Re: Relation bulk write facility

From: Andres Freund <andres(at)anarazel(dot)de>
To: Heikki Linnakangas <hlinnaka(at)iki(dot)fi>
Cc: pgsql-hackers <pgsql-hackers(at)postgresql(dot)org>
Subject: Re: Relation bulk write facility
Date: 2023-11-19 00:04:16
Message-ID: 20231119000416.fuyrbo6av7dytmf6@awork3.anarazel.de
Views: Raw Message | Whole Thread | Download mbox | Resend email
Thread:
Lists: pgsql-hackers

Hi,

On 2023-11-17 11:37:21 +0100, Heikki Linnakangas wrote:
> The new facility makes it easier to optimize bulk loading, as the
> logic for buffering, WAL-logging, and syncing the relation only needs
> to be implemented once. It's also less error-prone: We have had a
> number of bugs in how a relation is fsync'd - or not - at the end of a
> bulk loading operation. By centralizing that logic to one place, we
> only need to write it correctly once.

One thing I'd like to use the centralized handling for is to track such
writes in pg_stat_io. I don't mean as part of the initial patch, just that
that's another reason I like the facility.
##############################
• The request: Resume the mailing-list reply about the relation bulk write facility, continuing after its last sentence.

• Supplied information:
##############################
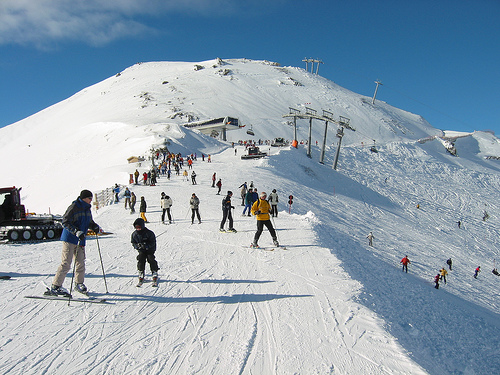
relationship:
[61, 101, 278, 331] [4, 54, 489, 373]
snow on mountain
##############################
• Answer to the task:
> The new facility is faster for small relations: Instead of of calling
> smgrimmedsync(), we register the fsync to happen at next checkpoint,
> which avoids the fsync latency. That can make a big difference if you
> are e.g. restoring a schema-only dump with lots of relations.

I think this would be a huge win for people running their application tests
against postgres.

> + bulkw = bulkw_start_smgr(dst, forkNum, use_wal);
> +
> nblocks = smgrnblocks(src, forkNum);
>
> for (blkno = 0; blkno < nblocks; blkno++)
> {
> + Page page;
> +
> /* If we got a cancel signal during the copy of the data, quit */
> CHECK_FOR_INTERRUPTS();
>
> - smgrread(src, forkNum, blkno, buf.data);
> + page = bulkw_alloc_buf(bulkw);
> + smgrread(src, forkNum, blkno, page);
>
> if (!PageIsVerifiedExtended(page, blkno,
> PIV_LOG_WARNING | PIV_REPORT_STAT))
> @@ -511,30 +514,9 @@ RelationCopyStorage(SMgrRelation src, SMgrRelation dst,
> * page this is, so we have to log the full page including any unused
> * space.
> */
> - if (use_wal)
> - log_newpage(&dst->smgr_rlocator.locator, forkNum, blkno, page, false);
> -
> - PageSetChecksumInplace(page, blkno);
> -
> - /*
> - * Now write the page. We say skipFsync = true because there's no
> - * need for smgr to schedule an fsync for this write; we'll do it
> - * ourselves below.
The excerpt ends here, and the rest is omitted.